The columns of \(Q^\ast\) have the same scale whereas the columns of \(x\) generally do not. Thus, a Hamiltonian Monte Carlo algorithm can move around the parameter space with a smaller number of larger steps
Since the covariance matrix for the columns of \(Q^\ast\) is an identity matrix, \(\theta\) typically has a reasonable scale if the units of \(y\) are also reasonable. This also helps HMC move efficiently without compromising numerical accuracy.
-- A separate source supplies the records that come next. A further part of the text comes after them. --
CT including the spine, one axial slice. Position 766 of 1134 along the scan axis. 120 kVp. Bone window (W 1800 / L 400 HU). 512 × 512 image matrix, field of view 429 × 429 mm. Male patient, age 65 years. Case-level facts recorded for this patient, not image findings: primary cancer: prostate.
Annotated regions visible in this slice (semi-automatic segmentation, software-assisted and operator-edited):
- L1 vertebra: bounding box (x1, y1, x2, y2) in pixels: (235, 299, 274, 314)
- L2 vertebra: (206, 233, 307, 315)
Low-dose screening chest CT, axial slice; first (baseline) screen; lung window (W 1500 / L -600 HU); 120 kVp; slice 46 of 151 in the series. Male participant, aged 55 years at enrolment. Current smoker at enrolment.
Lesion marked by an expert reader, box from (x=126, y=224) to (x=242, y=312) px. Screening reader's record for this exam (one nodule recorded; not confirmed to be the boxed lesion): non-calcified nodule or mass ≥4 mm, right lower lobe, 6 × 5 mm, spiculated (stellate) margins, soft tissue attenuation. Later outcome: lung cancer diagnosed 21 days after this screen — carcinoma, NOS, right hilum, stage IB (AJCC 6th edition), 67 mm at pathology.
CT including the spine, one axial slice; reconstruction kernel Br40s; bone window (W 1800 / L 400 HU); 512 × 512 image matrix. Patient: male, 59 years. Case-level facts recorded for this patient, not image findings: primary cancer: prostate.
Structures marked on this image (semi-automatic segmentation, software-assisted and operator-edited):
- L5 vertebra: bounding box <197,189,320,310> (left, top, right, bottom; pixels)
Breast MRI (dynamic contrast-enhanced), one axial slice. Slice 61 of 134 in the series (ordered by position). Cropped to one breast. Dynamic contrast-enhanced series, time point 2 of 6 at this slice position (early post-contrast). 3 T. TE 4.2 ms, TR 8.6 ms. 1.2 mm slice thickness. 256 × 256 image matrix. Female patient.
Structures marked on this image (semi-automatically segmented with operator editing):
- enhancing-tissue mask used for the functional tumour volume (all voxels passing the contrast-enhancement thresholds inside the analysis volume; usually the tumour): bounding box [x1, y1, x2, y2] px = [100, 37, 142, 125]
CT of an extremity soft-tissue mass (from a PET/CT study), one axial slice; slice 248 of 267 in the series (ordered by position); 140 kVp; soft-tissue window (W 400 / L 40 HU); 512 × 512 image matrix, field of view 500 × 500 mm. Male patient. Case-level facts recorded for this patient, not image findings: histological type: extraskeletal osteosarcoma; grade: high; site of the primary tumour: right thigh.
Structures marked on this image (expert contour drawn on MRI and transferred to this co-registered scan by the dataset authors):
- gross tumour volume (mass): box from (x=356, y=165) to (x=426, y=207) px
Consequently, this QR reparameterization is recommended for linear and generalized linear models in Stan whenever \(K > 1\) and you do not have an informative prior on the location of \(\beta\). It can also be worthwhile to subtract the mean from each column of \(x\) before obtaining the QR decomposition, which does not affect the posterior distribution of \(\theta\) or \(\beta\) but does affect \(\alpha\) and allows you to interpret \(\alpha\) as the expectation of \(y\) in a linear model.